The study offered several factors the researchers thought contributed to the growing generosity of women: More women are working and their incomes have grown, more have college degrees that yield greater earning power, and the percentage of women who make more money than their working husbands is now about 26 percent.I'm always interested in the specifics.
The study released Thursday found women give more in every income bracket except one: Those with incomes of between $23,509 and $43,500.

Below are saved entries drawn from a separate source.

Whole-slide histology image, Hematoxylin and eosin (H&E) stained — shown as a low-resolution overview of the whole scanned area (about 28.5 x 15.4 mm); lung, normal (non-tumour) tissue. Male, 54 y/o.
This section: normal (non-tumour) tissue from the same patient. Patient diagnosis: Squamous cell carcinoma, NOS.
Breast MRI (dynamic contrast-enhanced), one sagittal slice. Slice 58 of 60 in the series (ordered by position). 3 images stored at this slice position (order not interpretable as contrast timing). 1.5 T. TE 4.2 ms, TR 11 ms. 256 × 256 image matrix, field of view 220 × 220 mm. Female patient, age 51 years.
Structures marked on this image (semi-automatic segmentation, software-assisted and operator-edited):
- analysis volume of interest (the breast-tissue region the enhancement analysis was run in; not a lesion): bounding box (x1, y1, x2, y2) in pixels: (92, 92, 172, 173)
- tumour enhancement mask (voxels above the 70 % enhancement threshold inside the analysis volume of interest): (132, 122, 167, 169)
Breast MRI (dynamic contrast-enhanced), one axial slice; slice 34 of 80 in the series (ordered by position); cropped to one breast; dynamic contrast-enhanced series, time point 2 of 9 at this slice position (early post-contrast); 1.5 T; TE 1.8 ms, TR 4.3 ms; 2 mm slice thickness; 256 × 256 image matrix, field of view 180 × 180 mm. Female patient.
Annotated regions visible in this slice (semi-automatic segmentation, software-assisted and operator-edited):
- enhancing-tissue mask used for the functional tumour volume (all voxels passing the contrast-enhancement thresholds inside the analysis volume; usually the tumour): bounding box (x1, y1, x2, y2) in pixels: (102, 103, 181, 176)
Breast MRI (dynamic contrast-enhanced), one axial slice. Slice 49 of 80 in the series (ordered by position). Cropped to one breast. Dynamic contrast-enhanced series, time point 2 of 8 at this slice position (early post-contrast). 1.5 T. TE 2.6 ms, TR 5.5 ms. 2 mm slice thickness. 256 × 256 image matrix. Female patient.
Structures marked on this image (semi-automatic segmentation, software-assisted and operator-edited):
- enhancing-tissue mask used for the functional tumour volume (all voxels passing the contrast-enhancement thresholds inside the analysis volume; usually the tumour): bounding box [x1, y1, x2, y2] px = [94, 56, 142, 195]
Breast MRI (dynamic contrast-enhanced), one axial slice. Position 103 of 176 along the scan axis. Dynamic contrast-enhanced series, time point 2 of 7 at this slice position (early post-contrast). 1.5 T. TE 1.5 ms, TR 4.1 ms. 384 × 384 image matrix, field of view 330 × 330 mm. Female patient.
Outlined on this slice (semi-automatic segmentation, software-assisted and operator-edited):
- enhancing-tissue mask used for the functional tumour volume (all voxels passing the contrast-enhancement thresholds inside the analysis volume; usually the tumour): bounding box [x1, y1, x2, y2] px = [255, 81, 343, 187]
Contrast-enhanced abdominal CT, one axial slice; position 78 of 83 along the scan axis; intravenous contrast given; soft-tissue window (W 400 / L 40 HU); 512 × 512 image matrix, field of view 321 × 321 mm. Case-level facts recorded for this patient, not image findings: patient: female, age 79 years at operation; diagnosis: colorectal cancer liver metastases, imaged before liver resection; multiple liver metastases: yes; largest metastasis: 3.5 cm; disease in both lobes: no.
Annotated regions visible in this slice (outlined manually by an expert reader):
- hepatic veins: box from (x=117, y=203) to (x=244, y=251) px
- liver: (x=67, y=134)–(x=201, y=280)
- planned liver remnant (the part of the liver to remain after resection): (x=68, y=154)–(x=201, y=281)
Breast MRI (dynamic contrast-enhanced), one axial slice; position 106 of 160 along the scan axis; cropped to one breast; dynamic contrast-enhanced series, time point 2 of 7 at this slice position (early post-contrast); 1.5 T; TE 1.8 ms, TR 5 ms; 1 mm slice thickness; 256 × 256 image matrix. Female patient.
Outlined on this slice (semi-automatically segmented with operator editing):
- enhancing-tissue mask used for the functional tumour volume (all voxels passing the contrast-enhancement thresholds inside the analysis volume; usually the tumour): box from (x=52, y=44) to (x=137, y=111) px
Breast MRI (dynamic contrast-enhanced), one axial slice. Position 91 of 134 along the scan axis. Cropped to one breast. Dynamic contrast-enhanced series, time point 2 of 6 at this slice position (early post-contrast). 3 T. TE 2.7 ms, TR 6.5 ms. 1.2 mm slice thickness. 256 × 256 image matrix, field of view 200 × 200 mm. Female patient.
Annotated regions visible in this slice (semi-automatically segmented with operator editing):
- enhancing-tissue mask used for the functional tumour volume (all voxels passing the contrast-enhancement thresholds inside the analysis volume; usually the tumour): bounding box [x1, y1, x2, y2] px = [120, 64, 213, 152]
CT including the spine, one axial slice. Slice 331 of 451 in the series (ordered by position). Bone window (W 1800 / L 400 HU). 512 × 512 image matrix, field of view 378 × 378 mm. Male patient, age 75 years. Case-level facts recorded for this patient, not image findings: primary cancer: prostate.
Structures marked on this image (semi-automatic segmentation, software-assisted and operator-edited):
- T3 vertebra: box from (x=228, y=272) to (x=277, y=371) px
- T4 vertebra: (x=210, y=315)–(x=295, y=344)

The data used for the study was not broken down by gender, so researchers looked solely at households headed by single men or single women, including adults who have been divorced, widowed or never married. They looked at the donating patterns of about 8,000 American households.So we're talking about singles. How good are single women, especially ones under 40, with their money? Are they willing to add to their debt by giving to charity because they expect a man to come along and pay off that debt? Who is paying for the dates these women are going on? How much would they be giving away if they paid equally for dates?
Previous research has shown that women encourage their husbands to give to charity and that women seem to be making a lot of charitable decisions in married households, but it's difficult to get hard data on those trends.The fact is, women make most of the spending decisions in marriages. Women do most of the shopping, after all. This is why most ads target women and why ad-supported media usually caters to the sensititivities of women. Frankly, I'm glad my wife handles most of the shopping. She's very good at saving us money, and most stores other than media stores bore me.
Never married and divorced women were more likely to give, and to give more money than males of the same marital status, but widowers gave more money to charity than widows.This could be because the never married women are counting on a knight to rescue them financially; I'd like to see the stats on divorced women linked to how much alimony they get. Widowers might be expecting that they don't need as much money to live on now that they're not supporting a wife.
Women probably are more generous. But just think about all of the "charity" men are "donating" to through taxes that pay for things the government shouldn't be doing – things that should be a matter of private, voluntary charity.